■ **Task description**
Return every line below in which "lines" appears.

Stored items
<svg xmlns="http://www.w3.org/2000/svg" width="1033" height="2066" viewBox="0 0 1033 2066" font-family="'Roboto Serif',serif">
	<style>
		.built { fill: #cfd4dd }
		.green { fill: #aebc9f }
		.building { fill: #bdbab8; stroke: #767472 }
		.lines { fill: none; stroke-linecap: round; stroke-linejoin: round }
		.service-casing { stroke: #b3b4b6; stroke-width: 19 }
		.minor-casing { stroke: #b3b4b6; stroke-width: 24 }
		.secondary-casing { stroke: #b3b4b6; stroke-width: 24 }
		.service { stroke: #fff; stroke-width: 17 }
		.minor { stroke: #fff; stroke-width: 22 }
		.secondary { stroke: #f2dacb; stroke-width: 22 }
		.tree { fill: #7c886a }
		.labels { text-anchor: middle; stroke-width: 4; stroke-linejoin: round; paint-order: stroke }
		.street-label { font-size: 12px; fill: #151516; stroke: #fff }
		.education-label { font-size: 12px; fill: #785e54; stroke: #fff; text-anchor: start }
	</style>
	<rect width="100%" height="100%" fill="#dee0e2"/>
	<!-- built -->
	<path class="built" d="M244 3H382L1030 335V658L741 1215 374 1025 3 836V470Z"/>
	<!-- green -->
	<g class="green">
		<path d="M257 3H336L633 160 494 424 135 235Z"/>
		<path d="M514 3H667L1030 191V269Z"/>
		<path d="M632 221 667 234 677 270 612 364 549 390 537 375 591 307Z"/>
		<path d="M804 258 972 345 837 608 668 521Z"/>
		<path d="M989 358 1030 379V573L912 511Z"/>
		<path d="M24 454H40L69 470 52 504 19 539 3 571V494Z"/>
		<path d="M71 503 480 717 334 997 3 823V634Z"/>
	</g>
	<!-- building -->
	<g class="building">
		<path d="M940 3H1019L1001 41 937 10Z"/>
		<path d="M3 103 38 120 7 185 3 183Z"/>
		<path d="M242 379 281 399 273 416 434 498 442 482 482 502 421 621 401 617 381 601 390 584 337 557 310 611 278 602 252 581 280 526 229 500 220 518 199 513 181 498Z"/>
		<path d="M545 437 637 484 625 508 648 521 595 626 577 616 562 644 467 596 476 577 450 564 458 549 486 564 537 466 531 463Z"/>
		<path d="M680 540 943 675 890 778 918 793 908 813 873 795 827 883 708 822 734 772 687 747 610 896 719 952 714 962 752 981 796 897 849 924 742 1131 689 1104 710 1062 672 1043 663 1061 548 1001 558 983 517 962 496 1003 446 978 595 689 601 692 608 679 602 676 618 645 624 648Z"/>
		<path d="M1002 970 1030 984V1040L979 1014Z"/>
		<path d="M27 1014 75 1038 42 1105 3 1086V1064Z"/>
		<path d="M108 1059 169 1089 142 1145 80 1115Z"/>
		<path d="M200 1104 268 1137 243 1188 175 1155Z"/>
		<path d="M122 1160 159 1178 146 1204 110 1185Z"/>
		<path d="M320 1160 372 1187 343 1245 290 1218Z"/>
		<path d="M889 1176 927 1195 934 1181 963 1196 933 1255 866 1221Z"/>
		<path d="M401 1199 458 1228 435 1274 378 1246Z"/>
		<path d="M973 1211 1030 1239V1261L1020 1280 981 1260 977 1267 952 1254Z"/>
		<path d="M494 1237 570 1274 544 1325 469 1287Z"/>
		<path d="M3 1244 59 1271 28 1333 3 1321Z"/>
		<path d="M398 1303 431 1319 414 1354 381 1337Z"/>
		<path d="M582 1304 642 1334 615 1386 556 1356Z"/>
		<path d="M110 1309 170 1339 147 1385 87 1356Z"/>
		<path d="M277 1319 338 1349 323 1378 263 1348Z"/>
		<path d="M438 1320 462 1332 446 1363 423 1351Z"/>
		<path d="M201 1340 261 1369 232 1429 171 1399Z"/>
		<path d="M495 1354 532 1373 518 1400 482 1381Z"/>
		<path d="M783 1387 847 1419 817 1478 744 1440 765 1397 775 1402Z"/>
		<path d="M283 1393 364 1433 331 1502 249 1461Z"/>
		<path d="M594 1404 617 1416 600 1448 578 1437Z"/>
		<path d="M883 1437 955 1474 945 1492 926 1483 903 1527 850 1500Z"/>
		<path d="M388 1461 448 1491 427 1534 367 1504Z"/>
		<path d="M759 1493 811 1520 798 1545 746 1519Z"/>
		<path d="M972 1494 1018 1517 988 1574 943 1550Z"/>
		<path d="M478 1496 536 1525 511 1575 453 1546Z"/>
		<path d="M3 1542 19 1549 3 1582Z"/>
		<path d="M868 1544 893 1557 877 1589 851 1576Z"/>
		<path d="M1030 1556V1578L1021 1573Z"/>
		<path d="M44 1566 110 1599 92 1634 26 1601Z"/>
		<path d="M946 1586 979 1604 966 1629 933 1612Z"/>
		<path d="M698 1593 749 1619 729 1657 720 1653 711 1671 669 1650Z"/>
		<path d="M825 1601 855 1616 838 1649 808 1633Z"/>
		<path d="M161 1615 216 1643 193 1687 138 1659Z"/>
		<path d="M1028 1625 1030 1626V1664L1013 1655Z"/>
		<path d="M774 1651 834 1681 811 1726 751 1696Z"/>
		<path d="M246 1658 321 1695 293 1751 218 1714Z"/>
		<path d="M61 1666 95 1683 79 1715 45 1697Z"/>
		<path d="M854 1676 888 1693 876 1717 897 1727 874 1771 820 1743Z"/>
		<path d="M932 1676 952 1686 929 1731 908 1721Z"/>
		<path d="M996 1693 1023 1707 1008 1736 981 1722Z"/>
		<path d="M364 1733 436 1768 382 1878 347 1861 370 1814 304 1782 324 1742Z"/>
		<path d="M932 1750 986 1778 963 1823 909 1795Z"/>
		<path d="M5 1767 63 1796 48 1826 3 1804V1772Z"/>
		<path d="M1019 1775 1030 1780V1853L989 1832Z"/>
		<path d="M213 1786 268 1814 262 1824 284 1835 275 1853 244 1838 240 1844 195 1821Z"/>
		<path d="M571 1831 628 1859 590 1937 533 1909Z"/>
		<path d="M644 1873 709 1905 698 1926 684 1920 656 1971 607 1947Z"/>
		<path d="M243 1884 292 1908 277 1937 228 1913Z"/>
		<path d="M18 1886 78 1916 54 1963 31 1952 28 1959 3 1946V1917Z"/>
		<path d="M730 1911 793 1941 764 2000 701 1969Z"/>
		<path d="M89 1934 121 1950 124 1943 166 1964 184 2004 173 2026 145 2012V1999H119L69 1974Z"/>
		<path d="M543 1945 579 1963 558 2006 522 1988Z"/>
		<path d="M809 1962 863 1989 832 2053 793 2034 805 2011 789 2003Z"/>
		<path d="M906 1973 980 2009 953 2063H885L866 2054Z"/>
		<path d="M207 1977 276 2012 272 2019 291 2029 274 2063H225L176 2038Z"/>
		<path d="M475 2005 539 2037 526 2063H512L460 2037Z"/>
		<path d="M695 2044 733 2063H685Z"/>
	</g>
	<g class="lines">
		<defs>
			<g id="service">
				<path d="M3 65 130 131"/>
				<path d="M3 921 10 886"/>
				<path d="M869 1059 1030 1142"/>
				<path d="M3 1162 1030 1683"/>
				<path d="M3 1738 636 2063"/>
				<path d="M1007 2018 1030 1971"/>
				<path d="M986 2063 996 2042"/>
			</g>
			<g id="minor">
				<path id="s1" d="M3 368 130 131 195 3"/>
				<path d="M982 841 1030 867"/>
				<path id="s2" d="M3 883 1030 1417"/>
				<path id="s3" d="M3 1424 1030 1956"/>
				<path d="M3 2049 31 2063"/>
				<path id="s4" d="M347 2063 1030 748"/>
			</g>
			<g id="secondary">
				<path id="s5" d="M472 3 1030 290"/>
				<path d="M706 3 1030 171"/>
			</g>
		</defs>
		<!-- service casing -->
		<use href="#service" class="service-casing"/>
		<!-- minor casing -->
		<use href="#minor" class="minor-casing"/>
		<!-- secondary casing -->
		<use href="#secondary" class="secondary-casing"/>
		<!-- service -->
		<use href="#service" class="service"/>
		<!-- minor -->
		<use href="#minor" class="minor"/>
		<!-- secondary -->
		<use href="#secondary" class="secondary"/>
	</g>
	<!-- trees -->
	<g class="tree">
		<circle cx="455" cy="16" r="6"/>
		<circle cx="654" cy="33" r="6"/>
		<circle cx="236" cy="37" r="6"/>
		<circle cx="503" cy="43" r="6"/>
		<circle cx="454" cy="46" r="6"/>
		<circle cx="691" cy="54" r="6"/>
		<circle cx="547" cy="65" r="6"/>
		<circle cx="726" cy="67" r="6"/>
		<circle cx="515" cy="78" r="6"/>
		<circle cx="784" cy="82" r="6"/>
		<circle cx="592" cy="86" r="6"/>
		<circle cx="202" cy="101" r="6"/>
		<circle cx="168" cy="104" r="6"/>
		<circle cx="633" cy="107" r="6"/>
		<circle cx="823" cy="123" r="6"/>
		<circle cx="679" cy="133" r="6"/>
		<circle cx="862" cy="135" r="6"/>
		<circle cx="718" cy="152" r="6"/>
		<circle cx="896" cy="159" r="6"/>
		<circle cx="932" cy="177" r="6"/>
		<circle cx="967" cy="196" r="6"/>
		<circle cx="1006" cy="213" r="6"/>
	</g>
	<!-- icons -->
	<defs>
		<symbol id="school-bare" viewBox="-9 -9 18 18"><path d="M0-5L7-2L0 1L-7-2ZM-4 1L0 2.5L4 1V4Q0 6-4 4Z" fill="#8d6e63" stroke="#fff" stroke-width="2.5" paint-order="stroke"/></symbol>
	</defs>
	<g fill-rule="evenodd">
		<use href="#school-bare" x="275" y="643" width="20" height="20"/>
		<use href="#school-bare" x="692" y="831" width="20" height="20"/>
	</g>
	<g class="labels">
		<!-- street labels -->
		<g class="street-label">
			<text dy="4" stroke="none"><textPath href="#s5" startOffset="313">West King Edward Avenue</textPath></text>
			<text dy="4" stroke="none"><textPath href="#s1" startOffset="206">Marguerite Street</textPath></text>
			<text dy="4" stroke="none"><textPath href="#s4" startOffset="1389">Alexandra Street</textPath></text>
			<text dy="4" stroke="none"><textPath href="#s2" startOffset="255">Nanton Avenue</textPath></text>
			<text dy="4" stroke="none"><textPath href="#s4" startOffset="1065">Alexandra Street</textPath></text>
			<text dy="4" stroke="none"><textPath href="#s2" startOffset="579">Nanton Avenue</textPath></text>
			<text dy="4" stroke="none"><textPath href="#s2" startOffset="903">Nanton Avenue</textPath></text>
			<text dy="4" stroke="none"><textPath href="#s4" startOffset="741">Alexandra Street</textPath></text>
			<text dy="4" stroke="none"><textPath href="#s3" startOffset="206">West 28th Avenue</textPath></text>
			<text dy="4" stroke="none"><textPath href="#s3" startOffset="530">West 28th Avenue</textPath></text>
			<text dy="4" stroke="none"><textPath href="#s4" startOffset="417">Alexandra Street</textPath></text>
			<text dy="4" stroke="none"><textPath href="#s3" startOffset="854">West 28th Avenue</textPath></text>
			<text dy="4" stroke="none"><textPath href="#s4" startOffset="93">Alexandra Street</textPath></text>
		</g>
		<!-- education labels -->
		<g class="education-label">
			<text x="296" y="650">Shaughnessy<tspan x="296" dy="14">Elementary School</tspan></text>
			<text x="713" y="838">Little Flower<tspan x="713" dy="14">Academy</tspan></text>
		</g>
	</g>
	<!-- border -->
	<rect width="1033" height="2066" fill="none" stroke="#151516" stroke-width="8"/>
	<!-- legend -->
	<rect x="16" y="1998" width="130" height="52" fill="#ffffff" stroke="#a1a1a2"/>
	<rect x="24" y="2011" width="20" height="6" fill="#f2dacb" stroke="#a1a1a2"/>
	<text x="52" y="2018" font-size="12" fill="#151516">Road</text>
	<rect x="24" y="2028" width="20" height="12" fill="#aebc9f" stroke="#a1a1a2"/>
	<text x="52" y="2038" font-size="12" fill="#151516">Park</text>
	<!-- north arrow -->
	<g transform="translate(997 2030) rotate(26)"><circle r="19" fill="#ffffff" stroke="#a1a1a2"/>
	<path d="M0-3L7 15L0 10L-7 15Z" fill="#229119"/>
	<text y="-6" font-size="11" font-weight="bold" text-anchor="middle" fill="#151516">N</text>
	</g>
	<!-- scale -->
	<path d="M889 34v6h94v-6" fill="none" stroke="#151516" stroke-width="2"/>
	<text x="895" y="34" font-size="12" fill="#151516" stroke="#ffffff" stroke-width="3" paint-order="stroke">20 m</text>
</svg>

■ **Response box**
		.lines { fill: none; stroke-linecap: round; stroke-linejoin: round }
	<g class="lines">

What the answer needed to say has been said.